* [What to work on] The answer is all of the entries below, repeated exactly and free of pictures.

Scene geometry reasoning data

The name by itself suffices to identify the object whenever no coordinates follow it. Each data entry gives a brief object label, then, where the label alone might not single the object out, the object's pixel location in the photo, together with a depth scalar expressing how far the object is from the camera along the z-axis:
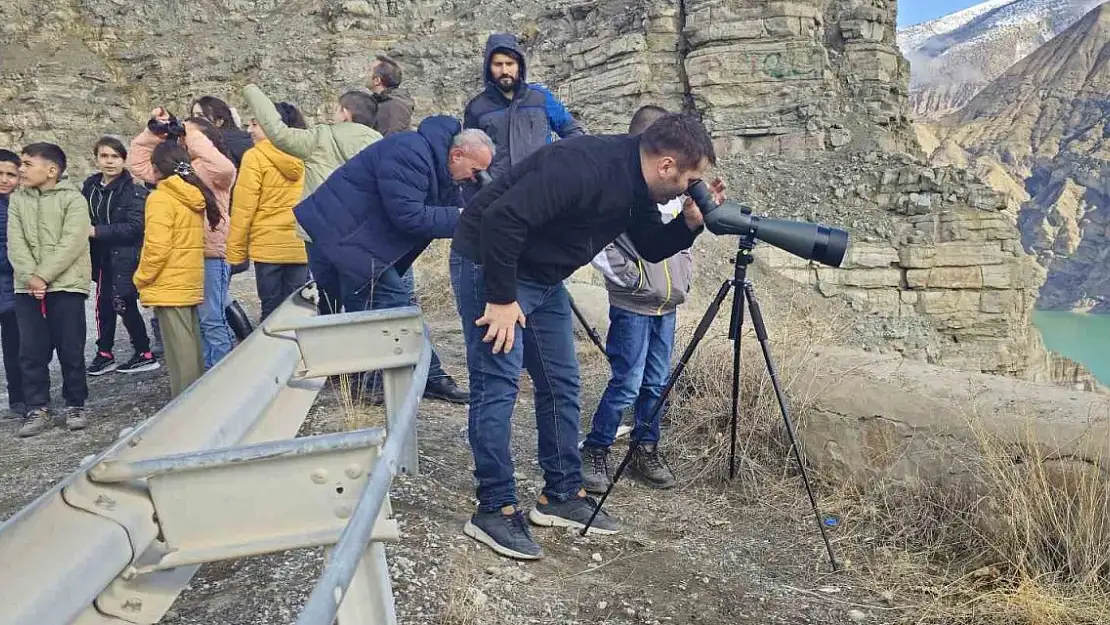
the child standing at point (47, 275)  4.80
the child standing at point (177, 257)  4.54
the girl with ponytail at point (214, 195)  4.95
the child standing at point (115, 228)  5.53
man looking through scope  2.89
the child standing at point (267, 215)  5.06
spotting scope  3.25
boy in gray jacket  3.96
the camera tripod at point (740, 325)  3.29
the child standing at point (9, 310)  4.99
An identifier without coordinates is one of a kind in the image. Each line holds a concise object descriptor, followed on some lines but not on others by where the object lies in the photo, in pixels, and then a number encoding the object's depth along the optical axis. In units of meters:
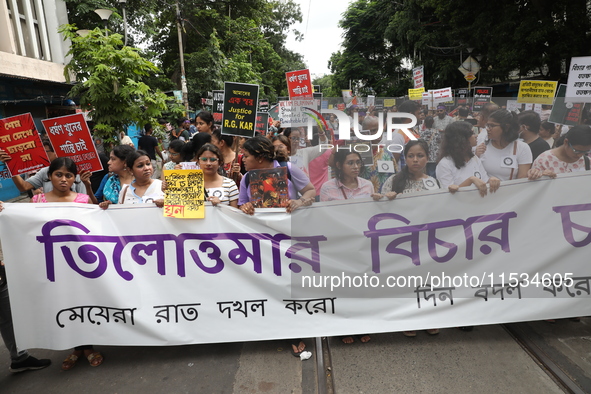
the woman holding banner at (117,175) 3.99
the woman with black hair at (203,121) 6.32
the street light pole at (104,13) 9.91
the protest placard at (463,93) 15.41
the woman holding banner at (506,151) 3.91
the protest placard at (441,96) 10.55
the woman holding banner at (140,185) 3.72
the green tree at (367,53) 37.00
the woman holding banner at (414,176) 3.53
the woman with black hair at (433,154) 3.69
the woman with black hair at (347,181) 3.55
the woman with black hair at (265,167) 3.63
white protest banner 3.35
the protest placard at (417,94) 12.05
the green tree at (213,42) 22.75
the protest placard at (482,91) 12.23
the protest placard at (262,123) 9.27
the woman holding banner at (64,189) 3.51
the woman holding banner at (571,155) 3.57
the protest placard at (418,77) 13.54
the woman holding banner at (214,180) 3.76
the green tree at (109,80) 6.50
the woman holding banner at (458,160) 3.60
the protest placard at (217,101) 9.91
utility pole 18.52
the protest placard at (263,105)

* [Written solution]
The name by itself suffices to identify the object whenever no coordinates follow it. Each data entry gives a brief object label, then, where the label alone might not single the object out, the object's pixel location in the photo, together with a depth scalar expressing how far the object is from the camera along the z-axis:
the child standing at point (47, 275)  4.80
the child standing at point (177, 257)  4.54
the girl with ponytail at point (214, 195)  4.95
the child standing at point (115, 228)  5.53
man looking through scope  2.89
the child standing at point (267, 215)  5.06
spotting scope  3.25
boy in gray jacket  3.96
the camera tripod at point (740, 325)  3.29
the child standing at point (9, 310)  4.99
An identifier without coordinates is one of a kind in the image. Each line holds a concise object descriptor, followed on some lines but not on others by where the object lies in the photo, in pixels, and then a number encoding the object's depth along the optical axis. In units of meters:
the woman holding banner at (117,175) 3.99
the woman with black hair at (203,121) 6.32
the street light pole at (104,13) 9.91
the protest placard at (463,93) 15.41
the woman holding banner at (506,151) 3.91
the protest placard at (441,96) 10.55
the woman holding banner at (140,185) 3.72
the green tree at (367,53) 37.00
the woman holding banner at (414,176) 3.53
the woman with black hair at (433,154) 3.69
the woman with black hair at (347,181) 3.55
the woman with black hair at (265,167) 3.63
white protest banner 3.35
the protest placard at (417,94) 12.05
the green tree at (213,42) 22.75
the protest placard at (482,91) 12.23
the protest placard at (262,123) 9.27
the woman holding banner at (64,189) 3.51
the woman holding banner at (571,155) 3.57
the protest placard at (418,77) 13.54
the woman holding banner at (214,180) 3.76
the green tree at (109,80) 6.50
the woman holding banner at (458,160) 3.60
the protest placard at (217,101) 9.91
utility pole 18.52
the protest placard at (263,105)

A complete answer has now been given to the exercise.